▸ EXERCISE REQUIREMENTS
Output, exactly as written, the lines below starting at the line containing "item navigation functions." and ending at the line containing "пришествии Настройщика Мысли.". Drop the pictures and keep both end lines.

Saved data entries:
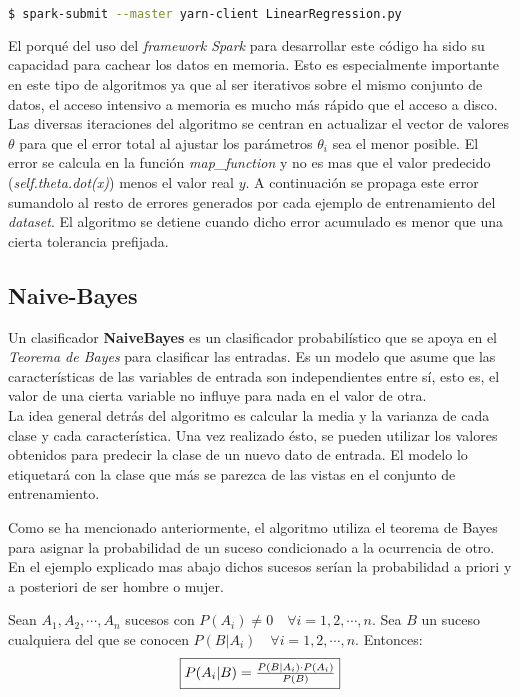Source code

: \begin{lstlisting}[language=bash, numbers=none]
$ spark-submit --master yarn-client LinearRegression.py
\end{lstlisting}

El porqué del uso del \textit{framework Spark} para desarrollar este código ha sido su capacidad para cachear 
los datos en memoria. Esto es especialmente importante en este tipo de algoritmos ya que al ser iterativos sobre 
el mismo conjunto de datos, el acceso intensivo a memoria es mucho más rápido que el acceso a disco.\\
Las diversas iteraciones del algoritmo se centran en actualizar el vector de valores $\theta$ para que el error
total al ajustar los parámetros $\theta_i$ sea el menor posible. El error se calcula en la función \textit{map\_function} 
y no es mas que el valor predecido (\textit{self.theta.dot(x)}) menos el valor real $y$. A continuación se propaga
este error sumandolo al resto de errores generados por cada ejemplo de entrenamiento del \textit{dataset}. El algoritmo
se detiene cuando dicho error acumulado es menor que una cierta tolerancia prefijada.

\clearpage

\subsection{Naive-Bayes}
Un clasificador \textbf{NaiveBayes} es un clasificador probabilístico que se apoya en el 
\textit{Teorema de Bayes} para clasificar las entradas.
Es un modelo que asume que las características de las variables de entrada son independientes 
entre sí, esto es, el valor de una cierta variable no influye para nada en el valor de otra.\\
La idea general detrás del algoritmo es calcular la media y la varianza de cada clase y cada característica.
Una vez realizado ésto, se pueden utilizar los valores obtenidos para predecir la clase de un nuevo 
dato de entrada. El modelo lo etiquetará con la clase que más se parezca de las vistas en el 
conjunto de entrenamiento.
\newline

Como se ha mencionado anteriormente, el algoritmo utiliza el teorema de Bayes para asignar la probabilidad de
un suceso condicionado a la ocurrencia de otro. En el ejemplo explicado mas abajo dichos sucesos serían la
probabilidad a priori y a posteriori de ser hombre o mujer.

\begin{theorem}
  Sean ${A_1, A_2, \cdots, A_n}$ sucesos con $P(A_i) \neq 0 \quad \forall i=1, 2, \cdots, n$. 
  Sea $B$ un suceso cualquiera del que se conocen $P(B|A_i) \quad \forall i=1, 2, \cdots, n$.
  Entonces:
  {\fboxsep 8pt\fboxrule 1pt
  \begin{equation*}
  \fbox{$ P(A_i|B) = \frac{P(B|A_i) \cdot P(A_i)}{P(B)} $}
  \end{equation*}
  }
\end{theorem}

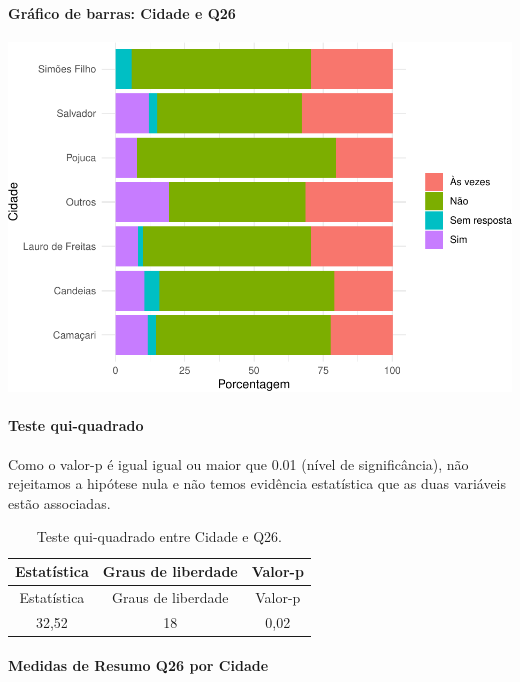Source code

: \documentclass[]{article}
\let\oldparagraph\paragraph
\renewcommand{\paragraph}[1]{\oldparagraph{#1}\mbox{}}
\begin{document}
\hypertarget{gruxe1fico-de-barras-cidade-e-q26}{%
\paragraph{Gráfico de barras: Cidade e Q26}\label{gruxe1fico-de-barras-cidade-e-q26}}

\begin{center}\includegraphics[width=0.75\linewidth]{relatorio_covid19_files/figure-latex/unnamed-chunk-721-1} \end{center}

\hypertarget{teste-qui-quadrado-62}{%
\paragraph{Teste qui-quadrado}\label{teste-qui-quadrado-62}}

Como o valor-p é igual igual ou maior que 0.01 (nível de significância), não rejeitamos a hipótese nula e não temos evidência estatística que as duas variáveis estão associadas.

\begin{longtable}[]{@{}ccc@{}}
\caption{\label{tab:unnamed-chunk-723}Teste qui-quadrado entre Cidade e Q26.}\tabularnewline
\toprule
Estatística & Graus de liberdade & Valor-p\tabularnewline
\midrule
\endfirsthead
\toprule
Estatística & Graus de liberdade & Valor-p\tabularnewline
\midrule
\endhead
32,52 & 18 & 0,02\tabularnewline
\bottomrule
\end{longtable}

\cleardoublepage

\hypertarget{medidas-de-resumo-q26-por-cidade}{%
\paragraph{Medidas de Resumo Q26 por Cidade}\label{medidas-de-resumo-q26-por-cidade}}
\end{document}
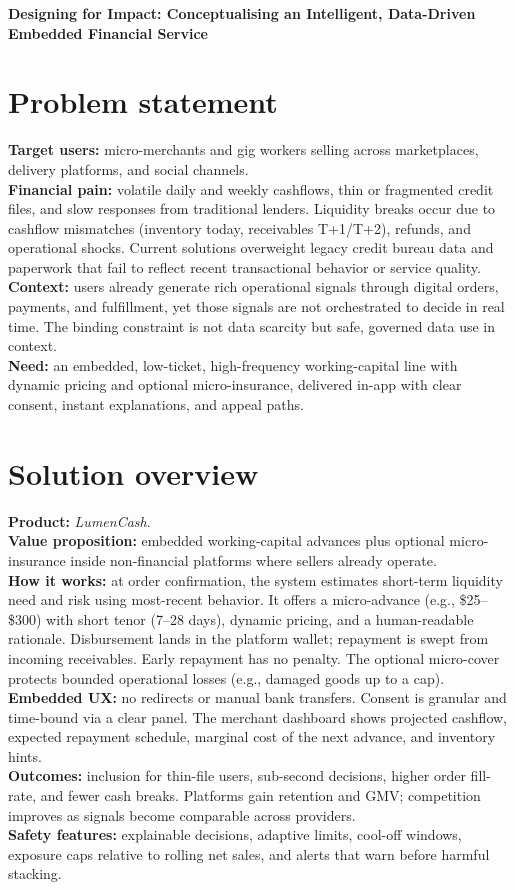 \documentclass[11pt,a4paper]{article}
\begin{document}
\LARGE{\textbf{Designing for Impact: Conceptualising an Intelligent, Data-Driven Embedded Financial Service}}
\normalsize

\section*{Problem statement}
\textbf{Target users:} micro-merchants and gig workers selling across marketplaces, delivery platforms, and social channels.\\
\textbf{Financial pain:} volatile daily and weekly cashflows, thin or fragmented credit files, and slow responses from traditional lenders. Liquidity breaks occur due to cashflow mismatches (inventory today, receivables T{+}1/T{+}2), refunds, and operational shocks. Current solutions overweight legacy credit bureau data and paperwork that fail to reflect recent transactional behavior or service quality.\\
\textbf{Context:} users already generate rich operational signals through digital orders, payments, and fulfillment, yet those signals are not orchestrated to decide in real time. The binding constraint is not data scarcity but safe, governed data use in context.\\
\textbf{Need:} an embedded, low-ticket, high-frequency working-capital line with dynamic pricing and optional micro-insurance, delivered in-app with clear consent, instant explanations, and appeal paths.

\section*{Solution overview}
\textbf{Product:} \emph{LumenCash}.\\
\textbf{Value proposition:} embedded working-capital advances plus optional micro-insurance inside non-financial platforms where sellers already operate.\\
\textbf{How it works:} at order confirmation, the system estimates short-term liquidity need and risk using most-recent behavior. It offers a micro-advance (e.g., \$25--\$300) with short tenor (7--28 days), dynamic pricing, and a human-readable rationale. Disbursement lands in the platform wallet; repayment is swept from incoming receivables. Early repayment has no penalty. The optional micro-cover protects bounded operational losses (e.g., damaged goods up to a cap).\\
\textbf{Embedded UX:} no redirects or manual bank transfers. Consent is granular and time-bound via a clear panel. The merchant dashboard shows projected cashflow, expected repayment schedule, marginal cost of the next advance, and inventory hints.\\
\textbf{Outcomes:} inclusion for thin-file users, sub-second decisions, higher order fill-rate, and fewer cash breaks. Platforms gain retention and GMV; competition improves as signals become comparable across providers.\\
\textbf{Safety features:} explainable decisions, adaptive limits, cool-off windows, exposure caps relative to rolling net sales, and alerts that warn before harmful stacking.
\end{document}
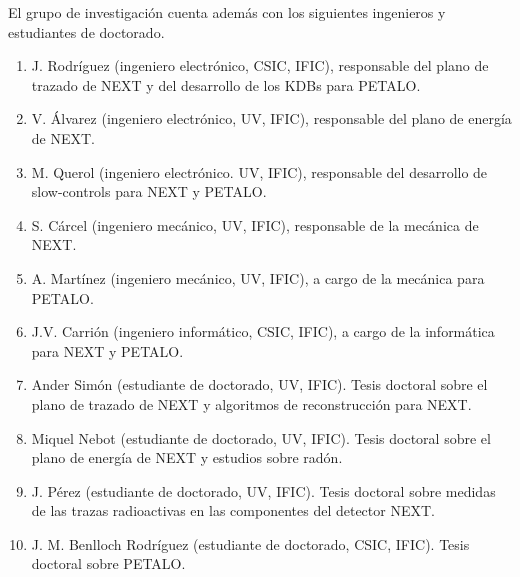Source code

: El grupo de investigación cuenta además con los siguientes ingenieros y estudiantes de doctorado. 
\begin{enumerate}
\item J. Rodríguez (ingeniero electrónico, CSIC, IFIC), responsable del plano de trazado de NEXT y del desarrollo de los KDBs para PETALO. 
\item V. Álvarez (ingeniero electrónico, UV, IFIC), responsable del plano de energía de NEXT.
\item M. Querol (ingeniero electrónico. UV, IFIC), responsable del desarrollo de slow-controls para NEXT y PETALO.
\item S. Cárcel (ingeniero mecánico, UV, IFIC), responsable de la mecánica de NEXT.
\item A. Martínez (ingeniero mecánico, UV, IFIC), a cargo de la mecánica para PETALO. 
\item J.V. Carrión (ingeniero informático, CSIC, IFIC), a cargo de la informática para NEXT y PETALO. 
\item Ander Simón (estudiante de doctorado, UV, IFIC). Tesis doctoral sobre el plano de trazado de NEXT y algoritmos de reconstrucción para NEXT.
\item Miquel Nebot (estudiante de doctorado, UV, IFIC). Tesis doctoral sobre el plano de energía de NEXT y estudios sobre radón.
\item J. Pérez (estudiante de doctorado, UV, IFIC). Tesis doctoral sobre medidas de las trazas radioactivas en las componentes del detector NEXT.
\item J. M. Benlloch Rodríguez (estudiante de doctorado, CSIC, IFIC). Tesis doctoral sobre PETALO.  
\end{enumerate}

























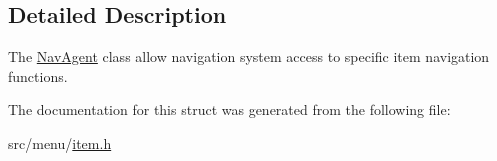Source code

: \subsection{Detailed Description}
The \hyperlink{structNavAgent}{Nav\+Agent} class allow navigation system access to specific item navigation functions. 

The documentation for this struct was generated from the following file\+:\begin{DoxyCompactItemize}
\item 
src/menu/\hyperlink{item_8h}{item.\+h}\end{DoxyCompactItemize}
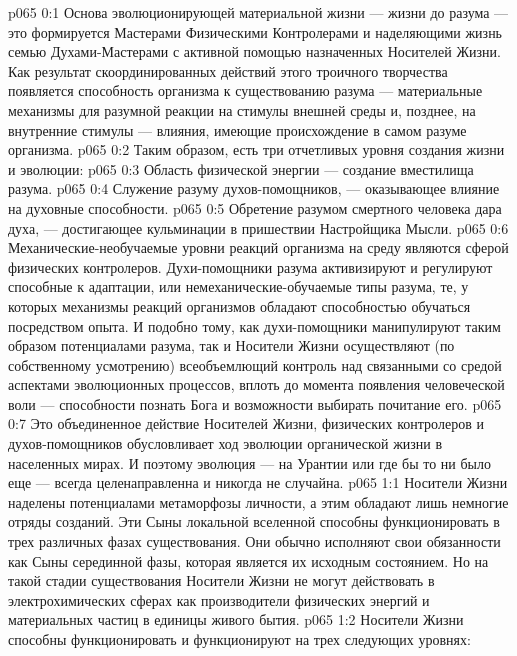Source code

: \author{Носитель Жизни}
\vs p065 0:1 Основа эволюционирующей материальной жизни --- жизни до разума --- это формируется Мастерами Физическими Контролерами и наделяющими жизнь семью Духами\hyp{}Мастерами с активной помощью назначенных Носителей Жизни. Как результат скоординированных действий этого троичного творчества появляется способность организма к существованию разума --- материальные механизмы для разумной реакции на стимулы внешней среды и, позднее, на внутренние стимулы --- влияния, имеющие происхождение в самом разуме организма.
\vs p065 0:2 \pc Таким образом, есть три отчетливых уровня создания жизни и эволюции:
\vs p065 0:3 \bibnobreakspace Область физической энергии --- создание вместилища разума.
\vs p065 0:4 \bibnobreakspace Служение разуму духов\hyp{}помощников, --- оказывающее влияние на духовные способности.
\vs p065 0:5 \bibnobreakspace Обретение разумом смертного человека дара духа, --- достигающее кульминации в пришествии Настройщика Мысли.
\vs p065 0:6 \pc Механические\hyp{}необучаемые уровни реакций организма на среду являются сферой физических контролеров. Духи\hyp{}помощники разума активизируют и регулируют способные к адаптации, или немеханические\hyp{}обучаемые типы разума, те, у которых механизмы реакций организмов обладают способностью обучаться посредством опыта. И подобно тому, как духи\hyp{}помощники манипулируют таким образом потенциалами разума, так и Носители Жизни осуществляют (по собственному усмотрению) всеобъемлющий контроль над связанными со средой аспектами эволюционных процессов, вплоть до момента появления человеческой воли --- способности познать Бога и возможности выбирать почитание его.
\vs p065 0:7 Это объединенное действие Носителей Жизни, физических контролеров и духов\hyp{}помощников обусловливает ход эволюции органической жизни в населенных мирах. И поэтому эволюция --- на Урантии или где бы то ни было еще --- всегда целенаправленна и никогда не случайна.
\vs p065 1:1 Носители Жизни наделены потенциалами метаморфозы личности, а этим обладают лишь немногие отряды созданий. Эти Сыны локальной вселенной способны функционировать в трех различных фазах существования. Они обычно исполняют свои обязанности как Сыны серединной фазы, которая является их исходным состоянием. Но на такой стадии существования Носители Жизни не могут действовать в электрохимических сферах как производители физических энергий и материальных частиц в единицы живого бытия.
\vs p065 1:2 Носители Жизни способны функционировать и функционируют на трех следующих уровнях:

▸ RESPONSE BELOW
The \hyperlink{structNavAgent}{Nav\+Agent} class allow navigation system access to specific item navigation functions. 

The documentation for this struct was generated from the following file\+:\begin{DoxyCompactItemize}
\item 
src/menu/\hyperlink{item_8h}{item.\+h}\end{DoxyCompactItemize}
Source code

: \author{Носитель Жизни}
\vs p065 0:1 Основа эволюционирующей материальной жизни --- жизни до разума --- это формируется Мастерами Физическими Контролерами и наделяющими жизнь семью Духами\hyp{}Мастерами с активной помощью назначенных Носителей Жизни. Как результат скоординированных действий этого троичного творчества появляется способность организма к существованию разума --- материальные механизмы для разумной реакции на стимулы внешней среды и, позднее, на внутренние стимулы --- влияния, имеющие происхождение в самом разуме организма.
\vs p065 0:2 \pc Таким образом, есть три отчетливых уровня создания жизни и эволюции:
\vs p065 0:3 \bibnobreakspace Область физической энергии --- создание вместилища разума.
\vs p065 0:4 \bibnobreakspace Служение разуму духов\hyp{}помощников, --- оказывающее влияние на духовные способности.
\vs p065 0:5 \bibnobreakspace Обретение разумом смертного человека дара духа, --- достигающее кульминации в пришествии Настройщика Мысли.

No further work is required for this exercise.